For whatever reason, the NBER never did change the start date.

Also, note that BizzyBlog was writing in 2006. He must have been looking at *revised* GDP numbers, which were different than the GDP numbers NBER was looking at in 2001 and 2003.

Posted by: weichi at Dec 2, 2008 3:29:55 PM

One more thing:

"Correct me if I'm wrong, but isn't the payroll survey predominately government workers?",

You are wrong. Just google "payroll employment survey", the first link will tell you what it is.

OK, another final thing. The president of the NBER? Martin Feldstein, author of 30+ op-ed pieces in the WSJ, including Sep 2008's "John McCain Has a Tax Plan To Create Jobs". Not exactly an anti-free-market leftist, which I think is the implication of the "politicized" charge.
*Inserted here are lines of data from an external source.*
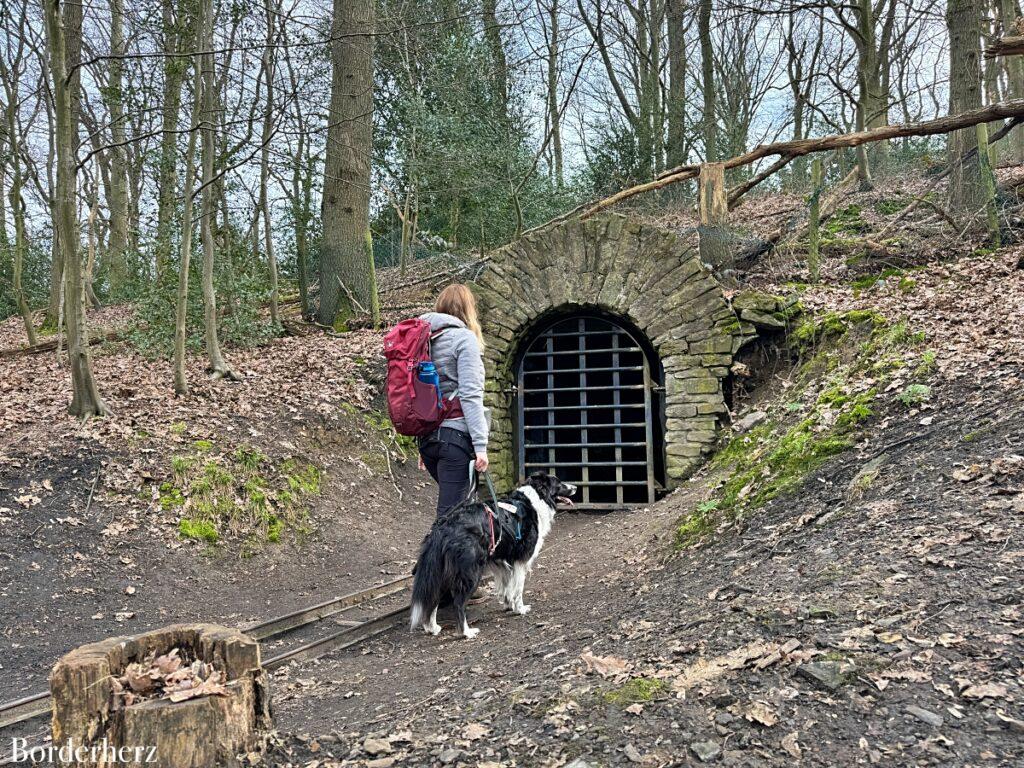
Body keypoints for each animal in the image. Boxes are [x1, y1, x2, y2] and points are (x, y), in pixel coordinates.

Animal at [409, 473, 577, 638]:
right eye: (559, 483)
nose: (575, 487)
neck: (535, 498)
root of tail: (442, 528)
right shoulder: (520, 560)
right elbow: (518, 588)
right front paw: (520, 609)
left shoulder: (501, 560)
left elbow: (507, 585)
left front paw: (508, 605)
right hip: (470, 572)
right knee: (458, 603)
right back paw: (466, 632)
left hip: (443, 573)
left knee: (433, 599)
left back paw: (432, 628)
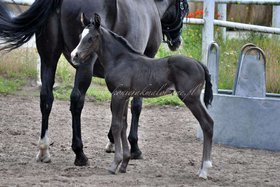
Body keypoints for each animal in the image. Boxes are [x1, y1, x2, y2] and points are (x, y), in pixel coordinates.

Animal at [0, 0, 190, 167]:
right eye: (185, 7)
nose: (178, 41)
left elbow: (118, 108)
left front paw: (113, 141)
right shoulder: (145, 60)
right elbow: (136, 106)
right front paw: (134, 147)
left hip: (48, 57)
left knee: (46, 98)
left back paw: (44, 150)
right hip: (83, 63)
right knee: (77, 100)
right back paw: (80, 154)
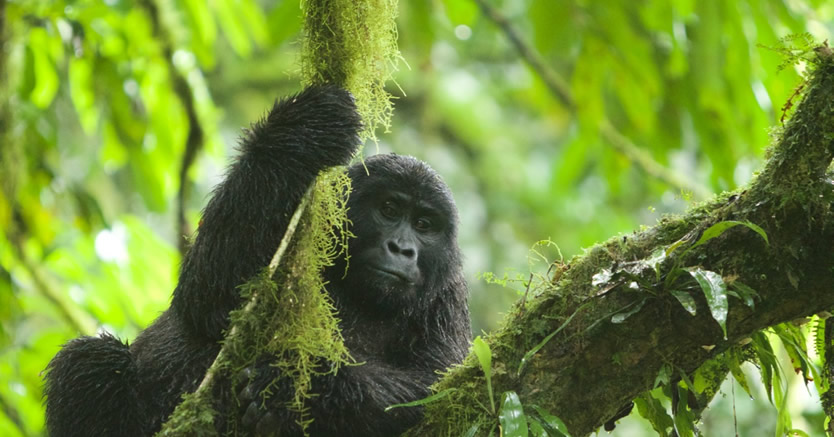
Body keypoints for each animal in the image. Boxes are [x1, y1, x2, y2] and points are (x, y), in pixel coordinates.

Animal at [45, 86, 472, 436]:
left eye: (424, 225)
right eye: (388, 209)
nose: (402, 248)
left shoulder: (448, 297)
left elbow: (436, 386)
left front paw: (306, 390)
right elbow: (209, 297)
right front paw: (300, 133)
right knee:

Posted by: weichi at Dec 2, 2008 3:49:50 PM

weichi,

I wonder if it would be possible for the NBER to define objectively just
what it's criteria are. You are, if I understand you correctly, and NBER's
statement would seem to support your interpretation, asserting that the main component
of NBER's definition is the second derivative of the GDP function. As long as the
GDP is not growing but growing at an increasing rate, we are, according to this
definition, in an expansion, and as soon as the rate of increase slows down
we're in a recession.

With this definition not only is it possible that the economy could be growing in
a recession but it's even quite likely.

That violates my personal understanding of what the concept means. To me recession
means an economic loss of ground, and reading the comments of others, even supporters
of NBER, that's what it means to most people.

Also I know from reading other economists, say for example european economists,
that they also have the same, apparently erroneous, conception. For example, France,
would not assert it's in the middle of a recession if it's rate of GDP growth fell
from 2% to 1.5%. Yet if I understand the NBER they would assert that this would
be a good part of what they mean by "recession".

And also, there's the clear implication that it's not only possible but even likely
that the U.S. could be in an economic expansion at the same time that it's economy
is actually shrinking.

Once again this violates my intuition and my sense of what the word has meant
in the past, and what it means elsewhere.

Posted by: Mark Amerman at Dec 2, 2008 4:40:24 PM

weichi,

Thank you for pointing out my misunderstanding of the nature of the "payroll employment survey."
Somehow I had thought it was something different. Is there, or was there, an employment
survey focused only large institutions? Whatever.